Wirtschafts-News vom 1. März 2017

Michael Weyland informiert

(Michael Weyland) Die zuverlässigsten Autos kommen von Lexus: In der aktuellen Zuverlässigkeitsstudie des Marktforschungsinstituts J.D. Power für den US-amerikanischen Automobilmarkt landet die Premium-Marke bereits das sechste Jahr in Folge an der Spitze. Lexus überzeugt mit den wenigsten Mängeln aller 31 Marken im Ranking.
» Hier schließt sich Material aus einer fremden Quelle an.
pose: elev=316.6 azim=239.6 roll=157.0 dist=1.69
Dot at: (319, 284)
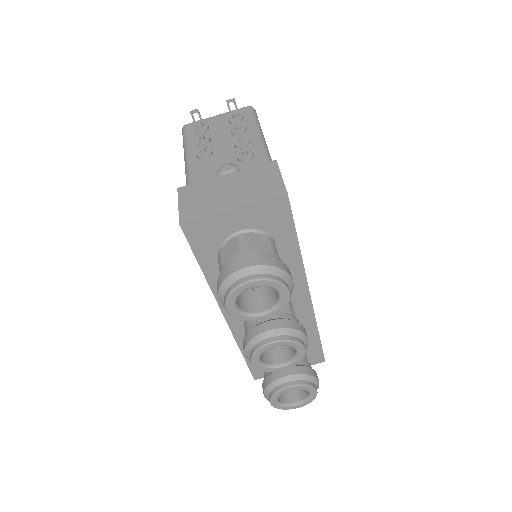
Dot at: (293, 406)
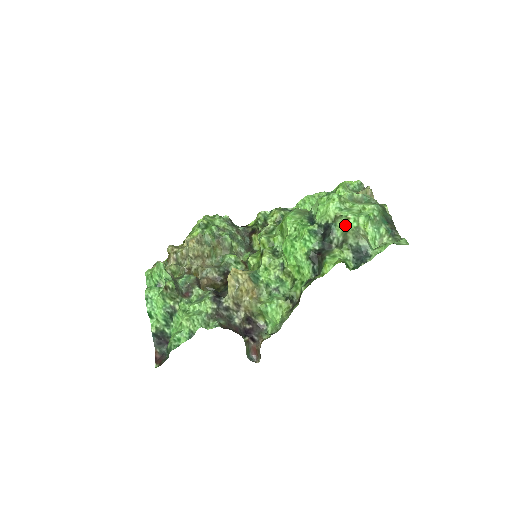
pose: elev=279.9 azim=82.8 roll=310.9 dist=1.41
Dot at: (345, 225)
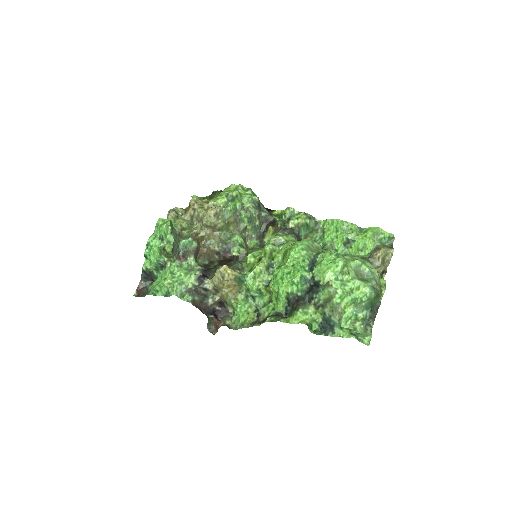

Für die sogenannte „Vehicle Dependability Study“ (VDS) ermittelt J.D. Power alljährlich die durchschnittliche Mängelanzahl je 100 Fahrzeuge. Die Besitzer von drei Jahre alten Autos in den USA wurden zu insgesamt 177 verschiedenen Problemen in acht Kategorien befragt. Je niedriger der Mängelanteil pro 100 Fahrzeuge, desto zuverlässiger ist die Marke oder das Modell.

Lexus überzeugt auf ganzer Linie: Den branchenweiten Durchschnitt von 156 Mängeln je 100 Fahrzeuge unterschreitet die japanische Premium-Marke um rund ein Drittel. Außerdem feiert Lexus gleich drei Klassensiege: Der Lexus GS ist das zuverlässigste Mittelklasse-Modell im Premium-Segment, der Lexus RX das zuverlässigste Premium-SUV in der Mittelklasse. Auch die hierzulande nicht angebotene Limousine Lexus ES gewinnt ihre Klasse. Zusammen mit der Marke Toyota, die sieben weitere Kategorien für sich entscheidet, entfallen somit mehr als die Hälfte aller Klassensiege auf den japanischen Automobilkonzern. Als beste Volumenmarke rangiert Toyota zudem auf einem starken dritten Platz in der Gesamtwertung.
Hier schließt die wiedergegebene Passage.